Gray Davis
THE PETER PRINCIPLE IN ACTION:
Splendid staffer, winning legislator, competent controller, presentable lieutenant governor and then
‘Caps’
WELL, AT LEAST WHEN THE FEDERAL ENERGY REGULATORY COMMISSION bent to political pressures last week, it only bent to the extent of imposing “soft” caps on energy prices, rather than imposing the “hard” caps sought by Gov. Gray Davis. So when problems, unforeseen but probably inevitable, arise as a result of the caps, their impact should be somewhat muted.
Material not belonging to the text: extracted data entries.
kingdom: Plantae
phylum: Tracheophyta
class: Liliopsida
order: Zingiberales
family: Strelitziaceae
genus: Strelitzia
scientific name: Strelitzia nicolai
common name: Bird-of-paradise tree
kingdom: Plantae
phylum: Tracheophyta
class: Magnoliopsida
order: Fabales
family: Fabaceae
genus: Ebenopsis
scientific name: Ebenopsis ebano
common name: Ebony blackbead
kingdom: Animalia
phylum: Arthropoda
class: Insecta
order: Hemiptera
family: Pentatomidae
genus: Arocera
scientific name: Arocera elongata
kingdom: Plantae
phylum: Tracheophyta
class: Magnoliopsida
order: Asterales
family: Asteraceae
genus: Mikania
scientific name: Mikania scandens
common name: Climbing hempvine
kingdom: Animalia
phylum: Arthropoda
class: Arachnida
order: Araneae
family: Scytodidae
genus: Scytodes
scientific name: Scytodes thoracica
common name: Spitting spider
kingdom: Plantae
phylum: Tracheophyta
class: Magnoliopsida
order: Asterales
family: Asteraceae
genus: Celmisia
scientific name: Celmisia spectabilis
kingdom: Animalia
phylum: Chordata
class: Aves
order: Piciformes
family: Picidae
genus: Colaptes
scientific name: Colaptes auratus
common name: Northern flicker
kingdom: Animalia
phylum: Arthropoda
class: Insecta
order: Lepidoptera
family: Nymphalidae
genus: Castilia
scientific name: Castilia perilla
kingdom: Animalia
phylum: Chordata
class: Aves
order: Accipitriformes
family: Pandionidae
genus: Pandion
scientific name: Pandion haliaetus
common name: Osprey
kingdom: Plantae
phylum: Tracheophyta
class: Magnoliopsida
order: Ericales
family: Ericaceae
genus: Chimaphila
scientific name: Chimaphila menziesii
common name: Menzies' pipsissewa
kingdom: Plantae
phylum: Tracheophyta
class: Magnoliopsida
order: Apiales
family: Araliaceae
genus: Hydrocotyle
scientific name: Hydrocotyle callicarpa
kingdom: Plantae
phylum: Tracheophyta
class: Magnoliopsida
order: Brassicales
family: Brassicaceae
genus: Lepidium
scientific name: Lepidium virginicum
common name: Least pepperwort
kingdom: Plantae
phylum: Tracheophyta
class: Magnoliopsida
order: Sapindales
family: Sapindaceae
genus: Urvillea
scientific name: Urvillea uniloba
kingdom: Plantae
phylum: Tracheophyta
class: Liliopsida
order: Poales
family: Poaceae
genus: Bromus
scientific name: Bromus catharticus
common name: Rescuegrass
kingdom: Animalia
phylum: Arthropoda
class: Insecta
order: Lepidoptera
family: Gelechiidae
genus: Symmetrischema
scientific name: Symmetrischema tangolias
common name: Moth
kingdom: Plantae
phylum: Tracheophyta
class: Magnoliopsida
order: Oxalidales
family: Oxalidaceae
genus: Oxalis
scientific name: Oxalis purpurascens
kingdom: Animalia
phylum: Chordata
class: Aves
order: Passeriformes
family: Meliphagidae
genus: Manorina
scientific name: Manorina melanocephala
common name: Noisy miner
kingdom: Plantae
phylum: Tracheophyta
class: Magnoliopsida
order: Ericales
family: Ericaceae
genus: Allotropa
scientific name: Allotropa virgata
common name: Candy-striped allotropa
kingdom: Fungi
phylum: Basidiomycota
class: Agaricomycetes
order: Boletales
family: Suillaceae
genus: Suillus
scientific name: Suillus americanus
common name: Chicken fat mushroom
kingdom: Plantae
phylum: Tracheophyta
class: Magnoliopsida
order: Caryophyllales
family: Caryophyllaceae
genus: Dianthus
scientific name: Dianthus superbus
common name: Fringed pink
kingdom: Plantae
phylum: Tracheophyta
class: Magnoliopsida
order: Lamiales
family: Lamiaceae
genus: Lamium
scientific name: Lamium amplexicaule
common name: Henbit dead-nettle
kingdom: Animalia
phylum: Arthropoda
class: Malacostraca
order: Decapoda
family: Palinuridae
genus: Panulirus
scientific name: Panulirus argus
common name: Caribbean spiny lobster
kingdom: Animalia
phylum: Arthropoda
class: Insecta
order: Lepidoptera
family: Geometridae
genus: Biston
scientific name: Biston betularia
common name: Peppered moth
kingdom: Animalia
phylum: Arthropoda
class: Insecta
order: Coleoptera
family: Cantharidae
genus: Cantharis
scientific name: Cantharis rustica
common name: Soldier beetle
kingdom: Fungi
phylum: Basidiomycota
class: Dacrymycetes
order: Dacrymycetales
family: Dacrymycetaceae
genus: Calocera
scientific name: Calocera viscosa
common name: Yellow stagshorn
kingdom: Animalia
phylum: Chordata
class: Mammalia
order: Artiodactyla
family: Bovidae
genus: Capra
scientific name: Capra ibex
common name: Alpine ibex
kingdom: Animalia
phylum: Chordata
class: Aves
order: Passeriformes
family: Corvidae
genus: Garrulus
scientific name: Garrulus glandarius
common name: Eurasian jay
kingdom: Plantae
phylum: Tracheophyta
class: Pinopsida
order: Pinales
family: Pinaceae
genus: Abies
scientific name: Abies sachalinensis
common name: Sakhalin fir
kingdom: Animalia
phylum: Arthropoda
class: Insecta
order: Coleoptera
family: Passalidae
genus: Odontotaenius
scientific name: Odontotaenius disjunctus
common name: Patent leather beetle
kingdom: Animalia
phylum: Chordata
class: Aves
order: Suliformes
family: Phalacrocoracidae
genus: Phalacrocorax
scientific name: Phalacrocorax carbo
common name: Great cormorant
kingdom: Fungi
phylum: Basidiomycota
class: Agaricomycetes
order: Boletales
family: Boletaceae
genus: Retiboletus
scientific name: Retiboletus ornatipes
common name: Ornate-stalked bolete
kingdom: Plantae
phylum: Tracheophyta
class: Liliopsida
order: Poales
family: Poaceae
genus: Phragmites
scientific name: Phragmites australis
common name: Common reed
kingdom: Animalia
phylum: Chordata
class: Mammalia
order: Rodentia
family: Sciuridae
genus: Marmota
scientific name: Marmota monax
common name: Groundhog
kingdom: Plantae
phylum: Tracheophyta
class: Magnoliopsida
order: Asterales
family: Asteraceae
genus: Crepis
And there is a good aspect to these cautious caps,they should eliminate the onerous price spikes that have bedeviled the state for months. (Indeed, rather than being “too little, too late” as critics charge, the FERC’s actions might be “enough, in time” as prices soften on their own and some observers, as Rajiv Vyas reports on page 1, begin to reduce their forecasts of outages this summer.)
Of course, overlooked is the fact that Davis could have been setting ceilings of his own all along by simply telling power producers that the state would not pay more than X amount for power. The worst that would happen, assuming that X was not concocted in fairytale land, is that the state might be deprived of some power on the margin, resulting in a few more blackouts than would otherwise be the case. But if we’re going to suffer blackouts anyway, doesn’t it make sense to do so when the alternative is to pay a prohibitive price for a relatively small amount of electricity? When Davis fumes over the fact that a producer sold the state “last minute” power at 10 times the market rate, why doesn’t somebody ask the governor why he was so foolish as to pay it?
Indeed, much of what the FERC did last week was to impose some discipline on California’s skittish leadership. For example, the FERC called generators, utilities and the state of California to the table this week to try to settle their dispute over alleged overcharges.
We could be well on our way to getting out of this mess if Davis himself had the wherewithal and good sense to get everyone on the same page. But for Davis, the energy crisis is not a problem to be solved, but a predicament to be spun, which requires him to keep politics at the center of his energy “policy.”